The Las Vegas Raiders spent big this spring. They signed Kirk Cousins, drafted Fernando Mendoza, and threw a three-year, $81 million contract at center Tyler Linderbaum. That kind of money usually means you’re getting a franchise cornerstone. But according to ESPN’s latest ranking of interior offensive linemen, not everyone in the league is convinced.

ESPN’s Jeremy Fowler dropped the annual top-10 list on Sunday, based on votes from more than 70 NFL scouts, coaches, and executives. Linderbaum landed at No. 8. He moved up two spots from last year’s No. 10. That’s progress, sure. But for a guy who just signed one of the biggest center deals in the league, it’s not exactly a glowing endorsement.

Here’s where it gets weird. Some voters had Linderbaum as their No. 1 interior lineman. Others didn’t even include him in their top 10. That kind of split is rare for a player who got paid like an elite talent.

What the coaches are saying

One veteran NFL defensive coach told Fowler that Linderbaum is legit. A heavy-handed center that can get to the second level, the coach said. There aren’t many of those at the center position who can do that at a high level. And he can run the show from a communication standpoint.

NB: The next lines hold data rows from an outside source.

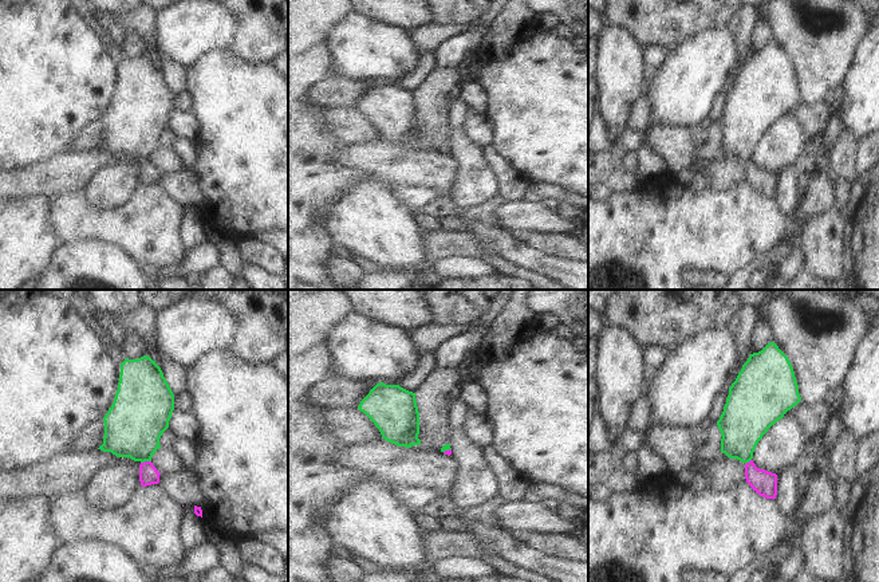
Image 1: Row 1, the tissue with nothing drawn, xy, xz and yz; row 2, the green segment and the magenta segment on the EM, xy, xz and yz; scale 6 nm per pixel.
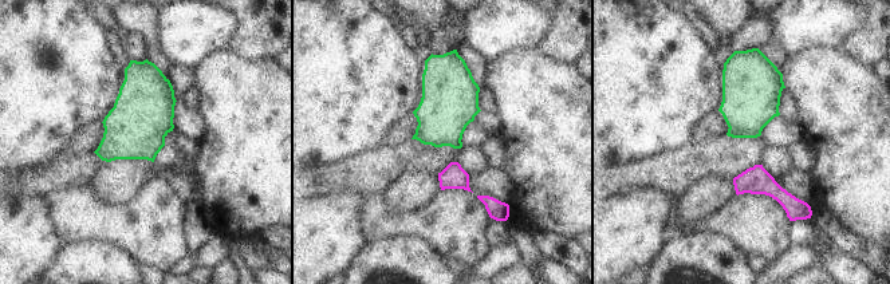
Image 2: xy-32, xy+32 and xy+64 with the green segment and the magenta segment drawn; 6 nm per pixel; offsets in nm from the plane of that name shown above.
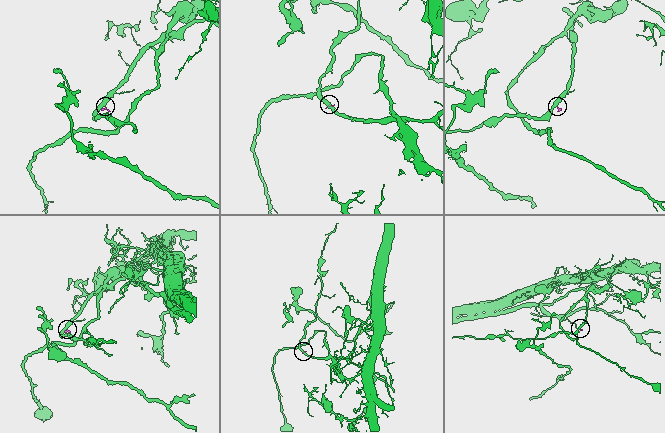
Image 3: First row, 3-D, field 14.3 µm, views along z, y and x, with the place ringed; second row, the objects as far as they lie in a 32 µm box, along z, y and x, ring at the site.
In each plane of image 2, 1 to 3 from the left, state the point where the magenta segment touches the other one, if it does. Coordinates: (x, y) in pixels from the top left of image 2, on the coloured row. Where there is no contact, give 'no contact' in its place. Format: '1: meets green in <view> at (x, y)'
1: no contact
2: no contact
3: no contact

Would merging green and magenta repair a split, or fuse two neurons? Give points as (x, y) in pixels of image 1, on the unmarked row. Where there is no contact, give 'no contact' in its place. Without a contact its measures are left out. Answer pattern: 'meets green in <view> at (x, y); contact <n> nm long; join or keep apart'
meets green in xy at (145, 160); contact 70 nm long; join

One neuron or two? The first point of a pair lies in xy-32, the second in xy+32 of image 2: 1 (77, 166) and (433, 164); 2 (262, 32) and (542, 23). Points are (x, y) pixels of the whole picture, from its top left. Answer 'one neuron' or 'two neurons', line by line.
1: one neuron
2: two neurons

That sounds like a guy you want anchoring your line. But not everyone agrees. Fowler noted that some coaches see Linderbaum as a pass-protection liability. Despite Linderbaum’s impressive pass-blocking numbers, some coaches say he’s a liability in that area at times and can ‘float and help’ with scheme protection instead of matching up one-on-one, Fowler wrote.

So you’ve got one group saying he’s elite at getting to the second level and running the protection calls. Another group saying he can’t be trusted in a straight-up pass block. That’s a pretty big gap for a guy making $27 million a year.

The Raiders clearly don’t care

Las Vegas saw enough to write the check. The plan is simple: keep Cousins clean and let Ashton Jeanty run through holes Linderbaum creates. If that works, nobody will care about the anonymous coach quotes. If it doesn’t, that contract is going to look rough fast.

Linderbaum will get his chance to prove the doubters wrong when the season starts. The Raiders think they got a difference-maker. A bunch of NFL evaluators aren’t so sure. Fall can’t get here soon enough.